A crucial vote on the leadership of the divided B.C. Conservative Party has not ended party infighting.
Just over two weeks after party members voted against a review for John Cummins, the embattled leader issued an ultimatum on Sunday to his detractors: Join him, or resign.
“I am unwavering in my dedication to the B.C. Conservatives, and fully intend to lead my party into the next general election,” he said in a statement.
“Those few but vocal party members who are critical of my leadership and do not support me have until ... noon, Wednesday, to either get onside or quit our party and join another.”
The provincial party will refund the membership fees of any person who leaves, Mr. Cummins said. The party will also return any financial donations made within the last year.
More than 70 per cent of party members who voted turned down a review for Mr. Cummins at their September convention, which would have forced him to step down. Roughly one-third of eligible members cast ballots on Sept. 22. About 245 members attended the annual general meeting.
But the victory was shortlived, with the Tories’ only sitting MLA, John Van Dongen, quitting in protest. He now sits in the legislature as an Independent.
A group calling itself Friends of the B.C. Conservative Party, led by then-party vice-president Ben Besler, headed the rival group.
Mr. Besler left the party last week, joining the B.C. Liberals.
“You know I have been in conversations with the BC Liberal party for the past few weeks,” he told Vancouver radio station CKNW at the time. “The reality is that I had made a conscious decision to leave the B.C. Conservative party.
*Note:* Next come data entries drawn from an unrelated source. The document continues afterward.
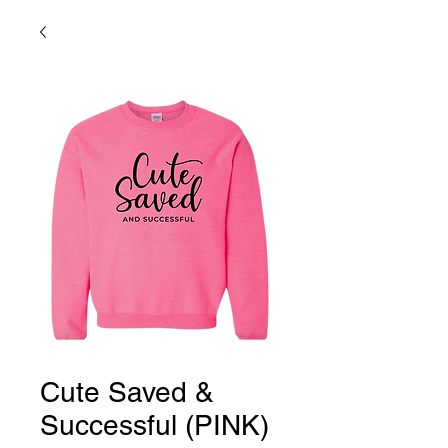
Cute Saved &
Successful (PINK)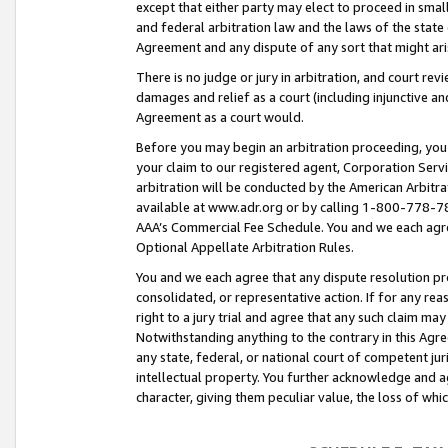
except that either party may elect to proceed in small
and federal arbitration law and the laws of the state 
Agreement and any dispute of any sort that might ar
There is no judge or jury in arbitration, and court re
damages and relief as a court (including injunctive a
Agreement as a court would.
Before you may begin an arbitration proceeding, you m
your claim to our registered agent, Corporation Se
arbitration will be conducted by the American Arbitra
available at www.adr.org or by calling 1-800-778-787
AAA’s Commercial Fee Schedule. You and we each agre
Optional Appellate Arbitration Rules.
You and we each agree that any dispute resolution pro
consolidated, or representative action. If for any rea
right to a jury trial and agree that any such claim ma
Notwithstanding anything to the contrary in this Agre
any state, federal, or national court of competent jur
intellectual property. You further acknowledge and ag
character, giving them peculiar value, the loss of 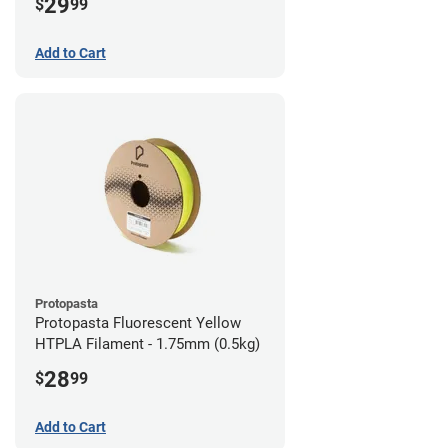
29
$
99
Add to Cart
Protopasta
Protopasta Fluorescent Yellow
HTPLA Filament - 1.75mm (0.5kg)
28
$
99
Add to Cart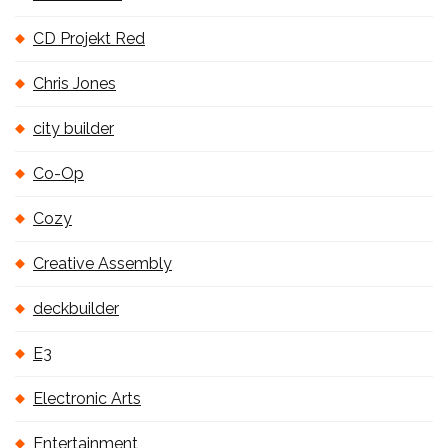
CD Projekt Red
Chris Jones
city builder
Co-Op
Cozy
Creative Assembly
deckbuilder
E3
Electronic Arts
Entertainment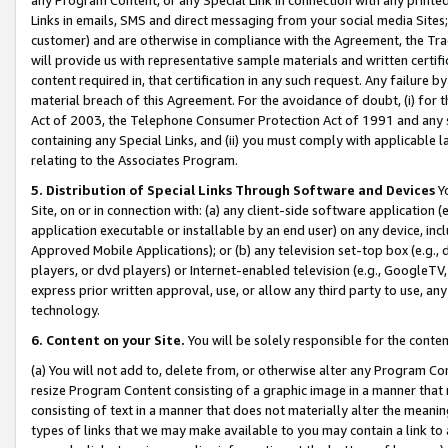
Links in emails, SMS and direct messaging from your social media Sites; 
customer) and are otherwise in compliance with the Agreement, the Tr
will provide us with representative sample materials and written certif
content required in, that certification in any such request. Any failure b
material breach of this Agreement. For the avoidance of doubt, (i) for
Act of 2003, the Telephone Consumer Protection Act of 1991 and any si
containing any Special Links, and (ii) you must comply with applicable
relating to the Associates Program.
5. Distribution of Special Links Through Software and Devices
Yo
Site, on or in connection with: (a) any client-side software application 
application executable or installable by an end user) on any device, in
Approved Mobile Applications); or (b) any television set-top box (e.g., 
players, or dvd players) or Internet-enabled television (e.g., GoogleTV, 
express prior written approval, use, or allow any third party to use, 
technology.
6. Content on your Site.
You will be solely responsible for the conten
(a) You will not add to, delete from, or otherwise alter any Program Co
resize Program Content consisting of a graphic image in a manner that
consisting of text in a manner that does not materially alter the meanin
types of links that we may make available to you may contain a link to 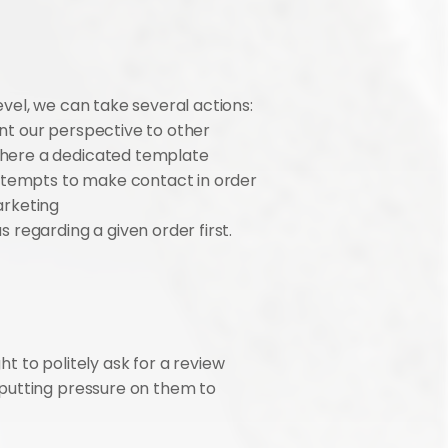
el, we can take several actions: 
t our perspective to other 
here a dedicated template 
Attempts to make contact in order 
rketing 
 regarding a given order first.
t to politely ask for a review 
putting pressure on them to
I have completely lost faith in that party as it is well documented.”
After the vote results came in, Mr. Cummins told reporters no leader can expect 100 per cent support and stated he was satisfied with the results.
Party President Al Siebring said the party encourages open discussion and a diversity of opinion.
But he said the leadership issue has been settled, and he doesn’t want the party to be distracted by a small group of dissidents.
He said in an interview a letter has been floating around still calling into question Mr. Cummins’ leadership.
“Fundamentally, to me, the question is can we continue to move forward with this sniping from the sidelines? No, we don’t want to do that,” he said.
He believes the detractors represent less than 8 per cent of the party’s membership.
Mr. Siebring sent e-mails to Tory constituency association presidents Saturday night, stating the process is at stake.
“If you can’t live with John Cummins as leader, that’s fine. But you know what? Then just do the honourable thing and resign.”
Mr. Siebring said the party’s board hasn’t yet discussed what they will do should the dissidents not take up Mr. Cummins’ offer.
There are about 4,000 B.C. Conservatives members.
B.C. is scheduled to hold its next election on May 14, 2013.